Maioria dos portugueses já decidiu como vai entrar em 2026

Um estudo da Escolha do Consumidor revela que 78% prefere celebrar a Passagem de Ano em casa ou com amigos, mantendo tradição e controlo nos gastos.

Quando pensamos na noite de Passagem de Ano, a imagem que muitas vezes vem à cabeça é a de multidões nas ruas, festas em grandes espaços ou ate mesmo viagens exóticas. Contudo, a realidade dos portugueses em 2025 está a apontar para outra direção: celebrações mais próximas, em ambientes que privilegiam conforto e simplicidade.

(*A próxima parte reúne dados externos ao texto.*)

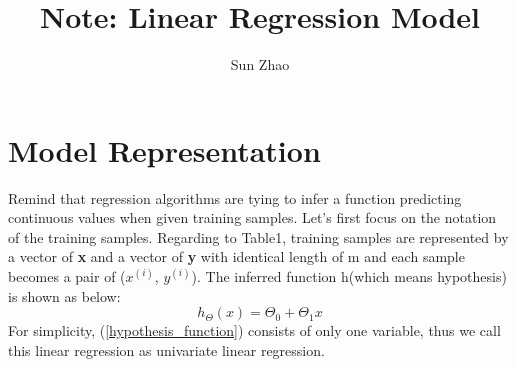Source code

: \documentclass{article}
\title{Note: Linear Regression Model}
\author{Sun Zhao}
\begin{document}
\maketitle
\newpage

\section{Model Representation}
Remind that regression algorithms are tying to infer a function predicting continuous values when given training samples. Let's first focus on the notation of the training samples. Regarding to Table1, training samples are represented by a vector of \textbf{x} and a vector of \textbf{y} with identical length of m and each sample becomes a pair of ($x^{(i)}$, $y^{(i)}$). The inferred function h(which means hypothesis) is shown as below:\\

\begin{equation}\label{hypothesis_function}
  h_\Theta(x)=\Theta_0 + \Theta_1x
\end{equation}
For simplicity, (\ref{hypothesis_function}) consists of only one variable, thus we call this linear regression as univariate linear regression.
\end{document}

Segundo dados de um novo estudo da Escolha do Consumidor, a maioria está a planear receber o novo ano na companhia de quem mais importa: a família ou amigos próximos, com orçamentos moderados e rituais que se mantêm vivos.

O estudo mostra que 65% dos inquiridos pretende celebrar a Passagem de Ano em casa com a família, enquanto 13% opta peça companhia de amigos próximos, num total de 78% a preferir um ambiente caseiro e intimista para o fim de 2025. Festas ou eventos organizados por terceiros atraem uma fatia menor de participantes (8%), e apenas 7% admite passar a noite sozinho.

Estar em casa não significa que a noite tenha menos significado. Muitos portugueses mantêm tradições, como o brinde com champanhe ou espumante, uma ideia seguia por 29%, enquanto 28% ainda segue a tradição de comer as 12 passas à meia-noite, acompanhadas de desejos para o ano que começa. Outras práticas típicas, como vestir roupa interior de cor específica ou roupas novas para atrair boa sorte, ainda marcam presença, embora em menor escala.

No que respeita a viagens, a maioria (71%) não planeia mudar de ares e pretende ficar em território nacional na noite de fim de ano, reforçando a tendência por celebrações locais e económicas. Destinos no estrangeiro ficam a cargo de uma minoria, com a Europa a ser o destino preferido para quem decide viajar.

O orçamento reservado para esta noite também é um sinal de contenção: 26% dos inquiridos pretende gastar menos de 50 euros, enquanto 25% aponta para um gasto entre 50 e 100 euros. Quase um quinto planeia investimentos mais generosos (100€ a 250€), e uma pequena percentagem admite despesas superiores, mas a tendência é por um controlo dos custos, com 60% a afirmar que vão gastar o mesmo que no ano passado e 27% a projetar um gasto menor.

Desejos para 2026

E o que será que os portugueses mais desejam para 2026: melhorar a situação financeira aparece como prioridade para 27%, seguido de bem‑estar e saúde para 14% e o desejo de viajar mais para 16%. Passar mais tempo com a família e amigos e alcançar um melhor equilíbrio entre a vida pessoal e profissional também surge entre as aspirações de ano novo — sinais de que os momentos simples continuam a ganhar terreno nas escolhas.

Seja com um jantar caseiro, uma conversa tardia à volta da mesa ou uma contagem decrescente em família, os portugueses estão a redescobrir a magia do Ano Novo em contextos mais íntimos neste final de 2025.